[Dataset entries]
■ ■ ■ ■ ■

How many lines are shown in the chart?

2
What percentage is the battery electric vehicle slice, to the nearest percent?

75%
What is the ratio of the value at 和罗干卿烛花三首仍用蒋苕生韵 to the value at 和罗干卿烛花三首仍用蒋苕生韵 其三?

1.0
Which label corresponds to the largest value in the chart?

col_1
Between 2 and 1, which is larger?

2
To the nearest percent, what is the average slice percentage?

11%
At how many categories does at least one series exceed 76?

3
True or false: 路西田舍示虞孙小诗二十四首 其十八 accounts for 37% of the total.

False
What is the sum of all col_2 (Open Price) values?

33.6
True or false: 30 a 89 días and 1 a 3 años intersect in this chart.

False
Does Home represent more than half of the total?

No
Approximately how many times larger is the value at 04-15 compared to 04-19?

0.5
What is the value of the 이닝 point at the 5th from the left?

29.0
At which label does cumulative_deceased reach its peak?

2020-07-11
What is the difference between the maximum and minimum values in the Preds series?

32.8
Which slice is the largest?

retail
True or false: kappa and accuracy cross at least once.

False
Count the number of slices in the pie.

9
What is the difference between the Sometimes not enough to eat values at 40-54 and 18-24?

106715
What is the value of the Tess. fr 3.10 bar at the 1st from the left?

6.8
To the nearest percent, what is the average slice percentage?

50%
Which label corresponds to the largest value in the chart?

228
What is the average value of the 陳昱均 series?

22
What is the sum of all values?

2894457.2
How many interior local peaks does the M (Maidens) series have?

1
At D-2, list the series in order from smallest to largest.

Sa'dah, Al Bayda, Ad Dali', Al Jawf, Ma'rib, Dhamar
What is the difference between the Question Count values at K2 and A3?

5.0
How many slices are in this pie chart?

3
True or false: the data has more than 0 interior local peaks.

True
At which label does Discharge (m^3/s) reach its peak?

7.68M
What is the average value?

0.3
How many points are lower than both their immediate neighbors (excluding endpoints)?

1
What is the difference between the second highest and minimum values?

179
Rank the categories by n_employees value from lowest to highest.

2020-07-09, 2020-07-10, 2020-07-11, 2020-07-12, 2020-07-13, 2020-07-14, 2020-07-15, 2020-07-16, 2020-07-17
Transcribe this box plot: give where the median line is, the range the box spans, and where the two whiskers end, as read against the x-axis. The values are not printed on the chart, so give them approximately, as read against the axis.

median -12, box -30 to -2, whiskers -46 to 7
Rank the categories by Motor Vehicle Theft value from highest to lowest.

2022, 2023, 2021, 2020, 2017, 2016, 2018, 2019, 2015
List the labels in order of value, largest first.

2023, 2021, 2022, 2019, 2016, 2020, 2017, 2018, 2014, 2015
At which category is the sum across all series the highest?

■ ■ ■ ■ ■

> **JOB ITEM**
Turn every line of the listing above into a numbered list, and leave out the blank lines.

> **RESPONSE AREA**
1. How many lines are shown in the chart?
2. 2
3. What percentage is the battery electric vehicle slice, to the nearest percent?
4. 75%
5. What is the ratio of the value at 和罗干卿烛花三首仍用蒋苕生韵 to the value at 和罗干卿烛花三首仍用蒋苕生韵 其三?
6. 1.0
7. Which label corresponds to the largest value in the chart?
8. col_1
9. Between 2 and 1, which is larger?
10. 2
11. To the nearest percent, what is the average slice percentage?
12. 11%
13. At how many categories does at least one series exceed 76?
14. 3
15. True or false: 路西田舍示虞孙小诗二十四首 其十八 accounts for 37% of the total.
16. False
17. What is the sum of all col_2 (Open Price) values?
18. 33.6
19. True or false: 30 a 89 días and 1 a 3 años intersect in this chart.
20. False
21. Does Home represent more than half of the total?
22. No
23. Approximately how many times larger is the value at 04-15 compared to 04-19?
24. 0.5
25. What is the value of the 이닝 point at the 5th from the left?
26. 29.0
27. At which label does cumulative_deceased reach its peak?
28. 2020-07-11
29. What is the difference between the maximum and minimum values in the Preds series?
30. 32.8
31. Which slice is the largest?
32. retail
33. True or false: kappa and accuracy cross at least once.
34. False
35. Count the number of slices in the pie.
36. 9
37. What is the difference between the Sometimes not enough to eat values at 40-54 and 18-24?
38. 106715
39. What is the value of the Tess. fr 3.10 bar at the 1st from the left?
40. 6.8
41. To the nearest percent, what is the average slice percentage?
42. 50%
43. Which label corresponds to the largest value in the chart?
44. 228
45. What is the average value of the 陳昱均 series?
46. 22
47. What is the sum of all values?
48. 2894457.2
49. How many interior local peaks does the M (Maidens) series have?
50. 1
51. At D-2, list the series in order from smallest to largest.
52. Sa'dah, Al Bayda, Ad Dali', Al Jawf, Ma'rib, Dhamar
53. What is the difference between the Question Count values at K2 and A3?
54. 5.0
55. How many slices are in this pie chart?
56. 3
57. True or false: the data has more than 0 interior local peaks.
58. True
59. At which label does Discharge (m^3/s) reach its peak?
60. 7.68M
61. What is the average value?
62. 0.3
63. How many points are lower than both their immediate neighbors (excluding endpoints)?
64. 1
65. What is the difference between the second highest and minimum values?
66. 179
67. Rank the categories by n_employees value from lowest to highest.
68. 2020-07-09, 2020-07-10, 2020-07-11, 2020-07-12, 2020-07-13, 2020-07-14, 2020-07-15, 2020-07-16, 2020-07-17
69. Transcribe this box plot: give where the median line is, the range the box spans, and where the two whiskers end, as read against the x-axis. The values are not printed on the chart, so give them approximately, as read against the axis.
70. median -12, box -30 to -2, whiskers -46 to 7
71. Rank the categories by Motor Vehicle Theft value from highest to lowest.
72. 2022, 2023, 2021, 2020, 2017, 2016, 2018, 2019, 2015
73. List the labels in order of value, largest first.
74. 2023, 2021, 2022, 2019, 2016, 2020, 2017, 2018, 2014, 2015
75. At which category is the sum across all series the highest?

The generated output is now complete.